> Actions to take
1. In the mutual recursion tutorial, what time and space complexity does the % operator give for even/odd checking?
2. Continue the mutual recursion tutorial, starting right after its final sentence.

> Page excerpt
---*---

Testing alternative approach with multiple base cases:
is_even_v3(-3) = False, is_odd_v3(-3) = True
is_even_v3(-2) = True, is_odd_v3(-2) = False
is_even_v3(-1) = False, is_odd_v3(-1) = True
is_even_v3( 0) = True, is_odd_v3( 0) = False
is_even_v3( 1) = False, is_odd_v3( 1) = True
is_even_v3( 2) = True, is_odd_v3( 2) = False
is_even_v3( 3) = False, is_odd_v3( 3) = True

Comparing Approaches

Approach 1 (convert to absolute value at start): - Pros: Simple, handles negatives early - Cons: Extra check on every call

Approach 2 (multiple base cases): - Pros: More explicit base cases, clearer logic - Cons: More code, base cases in both functions

Both work correctly. Choose based on clarity preference.

Generalizing: Mutual Recursion for Modular Arithmetic

The even/odd pattern generalizes to checking divisibility by any number. Let's implement "divisible by 3" using mutual recursion:

# Generalization: Divisible by 3 using mutual recursion
def divisible_by_3(n):
    """
    Check if n is divisible by 3 using mutual recursion.
    Base cases: 0 is divisible by 3, 1 and 2 are not.
    """
    if n < 0:
        n = -n

    if n == 0:
        return True
    if n == 1 or n == 2:
        return False

    # n is divisible by 3 if n-3 is divisible by 3
    return divisible_by_3(n - 3)

def not_divisible_by_3(n):
    """
    Check if n is NOT divisible by 3 using mutual recursion.
    This is just the negation of divisible_by_3.
    """
    return not divisible_by_3(n)

# Test divisibility by 3
print("\nTesting divisibility by 3:")
for n in range(15):
    div3 = divisible_by_3(n)
    print(f"divisible_by_3({n:2}) = {div3}")

Python Output:

Testing divisibility by 3:
divisible_by_3( 0) = True
divisible_by_3( 1) = False
divisible_by_3( 2) = False
divisible_by_3( 3) = True
divisible_by_3( 4) = False
divisible_by_3( 5) = False
divisible_by_3( 6) = True
divisible_by_3( 7) = False
divisible_by_3( 8) = False
divisible_by_3( 9) = True
divisible_by_3(10) = False
divisible_by_3(11) = False
divisible_by_3(12) = True
divisible_by_3(13) = False
divisible_by_3(14) = False

The Pattern: Mutual Recursion for Cyclic Properties

The even/odd example demonstrates a general pattern: mutual recursion for cyclic properties.

When to use this pattern: - Property has cyclic nature (even/odd, divisibility) - States alternate in a predictable way - Each state can be defined in terms of the other

The structure:

def state_A(n):
    if base_case_A:
        return result_A
    return state_B(n - step)

def state_B(n):
    if base_case_B:
        return result_B
    return state_A(n - step)

Real-world applications: - Parity checking (even/odd) - State machines with two states - Alternating player turns in games - Ping-pong protocols

Complexity Analysis

Time Complexity: O(n) - Each call decrements n by 1 (or by step size) - Total calls: n / step - For even/odd: O(n) calls

Space Complexity: O(n) - Call stack depth: n / step - Each call stores constant data - For even/odd: O(n) stack frames

Why this is inefficient: For even/odd checking, n % 2 is O(1) time and O(1) space. The recursive approach is purely pedagogical—it demonstrates mutual recursion clearly but is not practical.

---*---

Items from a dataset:
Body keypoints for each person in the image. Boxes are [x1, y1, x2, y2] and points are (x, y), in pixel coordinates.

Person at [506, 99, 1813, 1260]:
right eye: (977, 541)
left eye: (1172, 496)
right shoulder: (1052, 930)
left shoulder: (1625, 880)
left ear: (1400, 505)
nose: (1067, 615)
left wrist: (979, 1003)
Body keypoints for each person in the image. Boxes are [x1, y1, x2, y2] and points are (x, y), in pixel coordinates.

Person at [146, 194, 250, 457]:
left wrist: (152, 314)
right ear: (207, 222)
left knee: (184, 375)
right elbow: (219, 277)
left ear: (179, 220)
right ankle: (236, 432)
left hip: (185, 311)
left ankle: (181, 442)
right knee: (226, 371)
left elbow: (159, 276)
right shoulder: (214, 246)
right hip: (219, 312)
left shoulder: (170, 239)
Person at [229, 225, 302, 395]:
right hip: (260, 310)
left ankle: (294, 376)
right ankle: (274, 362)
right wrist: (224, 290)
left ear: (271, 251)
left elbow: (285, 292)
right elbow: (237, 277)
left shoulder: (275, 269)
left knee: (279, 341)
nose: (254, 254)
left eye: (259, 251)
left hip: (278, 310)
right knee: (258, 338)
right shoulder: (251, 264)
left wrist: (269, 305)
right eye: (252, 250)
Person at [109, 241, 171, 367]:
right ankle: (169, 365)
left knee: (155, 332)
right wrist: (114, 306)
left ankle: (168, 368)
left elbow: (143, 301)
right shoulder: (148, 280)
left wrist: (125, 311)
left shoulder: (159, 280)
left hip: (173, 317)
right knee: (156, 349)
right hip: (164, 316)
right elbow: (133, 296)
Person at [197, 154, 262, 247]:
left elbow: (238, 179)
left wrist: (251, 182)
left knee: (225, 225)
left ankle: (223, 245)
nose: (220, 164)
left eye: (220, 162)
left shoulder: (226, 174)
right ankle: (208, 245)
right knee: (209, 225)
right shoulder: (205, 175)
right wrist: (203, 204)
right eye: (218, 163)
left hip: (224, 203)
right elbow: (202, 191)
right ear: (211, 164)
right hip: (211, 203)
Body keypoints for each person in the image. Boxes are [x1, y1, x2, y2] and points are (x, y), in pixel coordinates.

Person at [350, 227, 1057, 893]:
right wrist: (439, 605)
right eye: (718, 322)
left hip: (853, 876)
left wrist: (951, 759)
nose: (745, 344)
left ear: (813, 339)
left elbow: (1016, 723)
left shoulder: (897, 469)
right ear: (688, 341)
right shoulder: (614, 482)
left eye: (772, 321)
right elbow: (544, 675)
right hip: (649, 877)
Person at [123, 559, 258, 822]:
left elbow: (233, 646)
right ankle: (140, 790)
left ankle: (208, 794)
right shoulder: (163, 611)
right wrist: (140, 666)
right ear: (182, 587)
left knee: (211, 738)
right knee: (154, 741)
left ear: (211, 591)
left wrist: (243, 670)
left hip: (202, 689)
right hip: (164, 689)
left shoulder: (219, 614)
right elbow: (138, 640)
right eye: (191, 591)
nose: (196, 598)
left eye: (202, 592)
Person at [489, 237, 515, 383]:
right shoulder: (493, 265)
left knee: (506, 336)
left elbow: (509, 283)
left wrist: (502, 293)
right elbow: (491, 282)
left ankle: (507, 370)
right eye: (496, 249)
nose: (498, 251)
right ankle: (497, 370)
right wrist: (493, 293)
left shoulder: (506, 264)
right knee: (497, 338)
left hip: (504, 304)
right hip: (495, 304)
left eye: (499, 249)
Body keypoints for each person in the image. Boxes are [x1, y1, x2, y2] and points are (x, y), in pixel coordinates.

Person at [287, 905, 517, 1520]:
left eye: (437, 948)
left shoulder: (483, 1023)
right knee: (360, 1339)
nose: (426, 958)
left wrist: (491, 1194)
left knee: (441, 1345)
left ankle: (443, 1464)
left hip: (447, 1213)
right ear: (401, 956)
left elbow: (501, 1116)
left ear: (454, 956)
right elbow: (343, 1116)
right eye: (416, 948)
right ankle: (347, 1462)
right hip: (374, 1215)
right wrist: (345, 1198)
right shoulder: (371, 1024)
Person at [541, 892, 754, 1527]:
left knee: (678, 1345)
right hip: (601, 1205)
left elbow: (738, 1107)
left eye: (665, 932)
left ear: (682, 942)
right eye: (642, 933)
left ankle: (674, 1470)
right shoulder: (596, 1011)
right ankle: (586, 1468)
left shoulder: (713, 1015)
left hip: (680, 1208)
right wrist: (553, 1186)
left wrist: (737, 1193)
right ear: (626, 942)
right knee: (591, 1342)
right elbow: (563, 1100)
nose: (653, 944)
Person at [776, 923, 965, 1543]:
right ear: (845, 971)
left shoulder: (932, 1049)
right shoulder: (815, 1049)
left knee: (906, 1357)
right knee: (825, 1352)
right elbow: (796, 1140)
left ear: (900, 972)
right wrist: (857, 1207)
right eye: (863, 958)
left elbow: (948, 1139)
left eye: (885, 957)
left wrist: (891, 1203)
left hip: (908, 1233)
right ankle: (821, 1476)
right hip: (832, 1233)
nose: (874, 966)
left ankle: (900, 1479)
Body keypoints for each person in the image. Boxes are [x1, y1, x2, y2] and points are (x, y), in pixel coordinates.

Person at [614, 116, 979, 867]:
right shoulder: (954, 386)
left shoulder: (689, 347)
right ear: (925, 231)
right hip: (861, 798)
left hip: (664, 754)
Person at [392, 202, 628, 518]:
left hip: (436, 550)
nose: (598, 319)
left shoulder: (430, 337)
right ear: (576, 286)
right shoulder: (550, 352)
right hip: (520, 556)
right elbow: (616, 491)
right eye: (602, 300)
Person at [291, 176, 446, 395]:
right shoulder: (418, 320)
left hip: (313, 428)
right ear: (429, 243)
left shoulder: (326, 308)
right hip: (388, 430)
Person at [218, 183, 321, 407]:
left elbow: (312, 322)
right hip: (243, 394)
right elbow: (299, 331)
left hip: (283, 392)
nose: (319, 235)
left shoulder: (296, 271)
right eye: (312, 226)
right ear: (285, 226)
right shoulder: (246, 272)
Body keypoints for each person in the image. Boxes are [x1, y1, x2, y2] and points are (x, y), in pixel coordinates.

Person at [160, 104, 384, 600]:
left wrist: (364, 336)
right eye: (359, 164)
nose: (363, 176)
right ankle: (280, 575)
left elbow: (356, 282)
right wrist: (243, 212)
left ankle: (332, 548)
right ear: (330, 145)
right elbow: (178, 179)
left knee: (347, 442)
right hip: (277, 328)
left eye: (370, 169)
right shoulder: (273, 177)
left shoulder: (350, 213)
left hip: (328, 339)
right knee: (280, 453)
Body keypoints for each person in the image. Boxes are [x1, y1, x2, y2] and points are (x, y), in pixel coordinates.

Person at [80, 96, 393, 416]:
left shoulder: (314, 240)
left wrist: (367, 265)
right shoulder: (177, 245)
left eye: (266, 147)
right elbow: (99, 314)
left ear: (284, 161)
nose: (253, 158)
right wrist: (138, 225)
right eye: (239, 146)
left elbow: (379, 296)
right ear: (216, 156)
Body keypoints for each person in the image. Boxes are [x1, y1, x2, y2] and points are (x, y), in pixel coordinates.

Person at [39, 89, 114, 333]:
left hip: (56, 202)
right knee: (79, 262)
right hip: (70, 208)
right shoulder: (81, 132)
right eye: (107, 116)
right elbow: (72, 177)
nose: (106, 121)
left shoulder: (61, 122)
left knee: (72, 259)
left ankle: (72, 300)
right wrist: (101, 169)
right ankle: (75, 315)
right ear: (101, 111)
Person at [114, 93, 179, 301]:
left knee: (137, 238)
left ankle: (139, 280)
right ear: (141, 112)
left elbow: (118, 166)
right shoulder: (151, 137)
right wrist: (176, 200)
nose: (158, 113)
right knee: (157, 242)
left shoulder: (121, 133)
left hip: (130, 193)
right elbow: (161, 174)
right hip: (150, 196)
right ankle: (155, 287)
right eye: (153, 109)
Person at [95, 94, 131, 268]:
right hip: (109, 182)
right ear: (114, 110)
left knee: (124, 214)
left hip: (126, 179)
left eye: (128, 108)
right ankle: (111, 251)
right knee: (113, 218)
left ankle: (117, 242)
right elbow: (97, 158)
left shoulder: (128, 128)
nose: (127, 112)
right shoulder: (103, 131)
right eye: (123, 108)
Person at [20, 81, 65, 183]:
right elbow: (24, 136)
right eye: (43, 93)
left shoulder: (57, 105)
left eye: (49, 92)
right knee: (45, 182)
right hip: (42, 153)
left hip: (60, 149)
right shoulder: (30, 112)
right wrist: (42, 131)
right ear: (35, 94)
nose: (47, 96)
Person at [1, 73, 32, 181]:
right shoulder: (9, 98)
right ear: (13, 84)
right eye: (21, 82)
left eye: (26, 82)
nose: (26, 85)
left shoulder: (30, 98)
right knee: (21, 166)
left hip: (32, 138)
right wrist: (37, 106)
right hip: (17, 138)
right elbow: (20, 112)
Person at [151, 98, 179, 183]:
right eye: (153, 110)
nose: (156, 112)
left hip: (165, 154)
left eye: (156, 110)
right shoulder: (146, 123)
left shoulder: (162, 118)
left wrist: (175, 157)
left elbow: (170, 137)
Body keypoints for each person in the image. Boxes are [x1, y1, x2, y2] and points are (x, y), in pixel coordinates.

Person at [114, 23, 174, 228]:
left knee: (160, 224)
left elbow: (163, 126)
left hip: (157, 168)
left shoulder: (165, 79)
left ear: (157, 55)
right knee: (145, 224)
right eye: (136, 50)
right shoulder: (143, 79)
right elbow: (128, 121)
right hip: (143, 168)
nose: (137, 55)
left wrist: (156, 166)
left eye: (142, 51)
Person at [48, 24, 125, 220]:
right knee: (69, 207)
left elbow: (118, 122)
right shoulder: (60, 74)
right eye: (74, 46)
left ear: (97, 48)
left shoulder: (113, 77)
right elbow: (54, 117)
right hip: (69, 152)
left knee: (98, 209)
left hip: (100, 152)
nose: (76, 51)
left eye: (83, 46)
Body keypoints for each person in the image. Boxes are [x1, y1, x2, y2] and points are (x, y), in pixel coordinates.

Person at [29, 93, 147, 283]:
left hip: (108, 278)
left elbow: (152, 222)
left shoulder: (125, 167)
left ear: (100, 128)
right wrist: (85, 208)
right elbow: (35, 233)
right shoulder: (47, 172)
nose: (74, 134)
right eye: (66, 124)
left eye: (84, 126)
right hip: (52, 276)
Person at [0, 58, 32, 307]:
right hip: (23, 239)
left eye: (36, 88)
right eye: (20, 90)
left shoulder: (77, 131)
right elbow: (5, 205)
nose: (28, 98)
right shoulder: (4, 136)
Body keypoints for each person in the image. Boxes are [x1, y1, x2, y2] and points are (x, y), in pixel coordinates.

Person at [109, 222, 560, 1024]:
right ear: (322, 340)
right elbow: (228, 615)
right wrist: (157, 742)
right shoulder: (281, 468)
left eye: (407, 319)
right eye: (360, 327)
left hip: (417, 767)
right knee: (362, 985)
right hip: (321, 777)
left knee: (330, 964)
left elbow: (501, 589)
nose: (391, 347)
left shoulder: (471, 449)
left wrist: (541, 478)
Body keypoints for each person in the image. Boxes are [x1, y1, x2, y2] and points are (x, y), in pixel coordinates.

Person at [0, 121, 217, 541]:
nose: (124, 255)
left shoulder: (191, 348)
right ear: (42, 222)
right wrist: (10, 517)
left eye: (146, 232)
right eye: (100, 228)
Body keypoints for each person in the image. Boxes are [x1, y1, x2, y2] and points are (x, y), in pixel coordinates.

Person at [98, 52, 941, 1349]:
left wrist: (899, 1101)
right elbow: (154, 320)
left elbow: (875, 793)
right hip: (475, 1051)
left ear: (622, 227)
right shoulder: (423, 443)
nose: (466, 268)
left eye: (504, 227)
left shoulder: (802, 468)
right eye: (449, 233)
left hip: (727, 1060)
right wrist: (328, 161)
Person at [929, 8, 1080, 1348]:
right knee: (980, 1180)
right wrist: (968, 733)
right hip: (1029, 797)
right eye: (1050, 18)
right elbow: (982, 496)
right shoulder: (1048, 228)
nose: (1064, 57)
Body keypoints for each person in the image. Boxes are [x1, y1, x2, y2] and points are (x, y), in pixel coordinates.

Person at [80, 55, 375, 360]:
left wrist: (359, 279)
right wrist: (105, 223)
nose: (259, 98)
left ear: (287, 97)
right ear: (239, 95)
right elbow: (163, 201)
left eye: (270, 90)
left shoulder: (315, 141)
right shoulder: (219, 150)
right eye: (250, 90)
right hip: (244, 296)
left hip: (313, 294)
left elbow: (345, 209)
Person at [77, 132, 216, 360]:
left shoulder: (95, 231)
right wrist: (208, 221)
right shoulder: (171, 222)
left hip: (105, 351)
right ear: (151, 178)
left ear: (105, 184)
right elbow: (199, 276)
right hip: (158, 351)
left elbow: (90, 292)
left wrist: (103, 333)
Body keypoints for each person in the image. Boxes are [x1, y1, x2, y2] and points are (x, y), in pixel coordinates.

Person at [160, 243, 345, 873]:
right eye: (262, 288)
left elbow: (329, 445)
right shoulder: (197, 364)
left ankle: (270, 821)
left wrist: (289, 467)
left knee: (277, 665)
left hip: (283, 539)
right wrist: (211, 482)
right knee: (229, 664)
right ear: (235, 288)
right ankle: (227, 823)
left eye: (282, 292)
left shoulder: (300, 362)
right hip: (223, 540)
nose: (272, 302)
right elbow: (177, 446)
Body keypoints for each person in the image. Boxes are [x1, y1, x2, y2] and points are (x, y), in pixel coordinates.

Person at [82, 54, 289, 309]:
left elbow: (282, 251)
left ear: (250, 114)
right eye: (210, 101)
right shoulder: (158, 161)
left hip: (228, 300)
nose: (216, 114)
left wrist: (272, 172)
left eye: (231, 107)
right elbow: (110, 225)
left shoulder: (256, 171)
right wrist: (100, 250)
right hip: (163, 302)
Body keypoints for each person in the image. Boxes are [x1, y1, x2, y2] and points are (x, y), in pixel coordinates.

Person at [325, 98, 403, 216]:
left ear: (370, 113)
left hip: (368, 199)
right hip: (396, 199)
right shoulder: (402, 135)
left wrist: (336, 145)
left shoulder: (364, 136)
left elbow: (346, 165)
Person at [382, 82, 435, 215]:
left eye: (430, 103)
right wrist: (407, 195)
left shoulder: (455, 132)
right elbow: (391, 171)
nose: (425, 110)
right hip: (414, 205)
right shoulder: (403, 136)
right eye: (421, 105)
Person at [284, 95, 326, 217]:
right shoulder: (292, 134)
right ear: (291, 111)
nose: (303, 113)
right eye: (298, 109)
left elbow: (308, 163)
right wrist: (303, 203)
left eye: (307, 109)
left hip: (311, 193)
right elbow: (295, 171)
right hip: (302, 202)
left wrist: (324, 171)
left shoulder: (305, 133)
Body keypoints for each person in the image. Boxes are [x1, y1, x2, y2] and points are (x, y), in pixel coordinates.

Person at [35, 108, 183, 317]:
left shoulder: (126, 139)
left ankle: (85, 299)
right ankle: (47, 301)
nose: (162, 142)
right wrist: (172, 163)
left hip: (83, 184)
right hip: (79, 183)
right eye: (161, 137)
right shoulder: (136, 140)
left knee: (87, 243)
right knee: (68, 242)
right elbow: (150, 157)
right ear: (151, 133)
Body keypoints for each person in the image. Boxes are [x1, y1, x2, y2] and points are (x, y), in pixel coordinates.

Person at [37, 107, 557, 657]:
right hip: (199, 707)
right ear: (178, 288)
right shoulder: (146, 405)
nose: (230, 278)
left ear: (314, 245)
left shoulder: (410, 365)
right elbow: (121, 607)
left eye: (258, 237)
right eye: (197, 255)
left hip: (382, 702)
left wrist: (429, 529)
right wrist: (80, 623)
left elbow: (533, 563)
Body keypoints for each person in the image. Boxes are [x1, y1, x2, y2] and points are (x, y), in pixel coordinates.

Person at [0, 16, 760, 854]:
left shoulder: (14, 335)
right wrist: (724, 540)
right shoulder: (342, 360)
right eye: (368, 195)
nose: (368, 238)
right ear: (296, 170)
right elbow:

---*---

> Per-task answers
1. O(1) time and O(1) space.

2.
When mutual recursion IS practical: - Parsing (expression evaluation, tokenizing) - State machines (protocol handling) - Game AI (minimax with alternating players) - Grammar-based processing

In these cases, mutual recursion provides clarity and structure that outweighs the overhead.

Advanced: Recursive Descent Parsing Basics

Recursive Descent Parsing: The Professional Application

Now we'll apply everything we've learned to build a recursive descent parser—a real-world technique used in compilers and interpreters. This is where mutual recursion truly shines.

What is Recursive Descent Parsing?

Recursive descent parsing is a top-down parsing technique where: 1. Each grammar rule becomes a function 2. Functions call each other based on grammar structure 3. The parser "descends" through the grammar recursively

This is the technique used in many production compilers (Python's own parser uses a variant of this).

The Reference Problem: Boolean Expression Evaluator

Let's build an evaluator for boolean expressions with: - Literals: true, false - Operators: and, or, not - Parentheses: (, ) - Precedence: not > and > or

Valid expressions: - true and false → False - not true or false → False - (true or false) and true → True - not (true and false) → True

The Grammar

First, we define the grammar formally:

expression = or_expr
or_expr    = and_expr ('or' and_expr)*
and_expr   = not_expr ('and' not_expr)*
not_expr   = 'not' not_expr | primary
primary    = 'true' | 'false' | '(' expression ')'

Notice the structure: - Lower precedence (or) at the top - Higher precedence (and) called by lower - Highest precedence (not) called by higher - primary handles base cases and parentheses

This grammar naturally maps to mutually recursive functions.

Iteration 1: The Complete Parser

# Iteration 1: Boolean expression parser with recursive descent
class BooleanParser:
    def __init__(self, expr):
        self.tokens = self._tokenize(expr)
        self.index = 0

    def _tokenize(self, expr):
        """Convert expression string to list of tokens."""
        tokens = []
        i = 0
        while i < len(expr):
            # Skip whitespace
            if expr[i].isspace():
                i += 1
                continue

            # Multi-character tokens
            if expr[i:i+5] == 'false':
                tokens.append(('BOOL', False))
                i += 5
            elif expr[i:i+4] == 'true':
                tokens.append(('BOOL', True))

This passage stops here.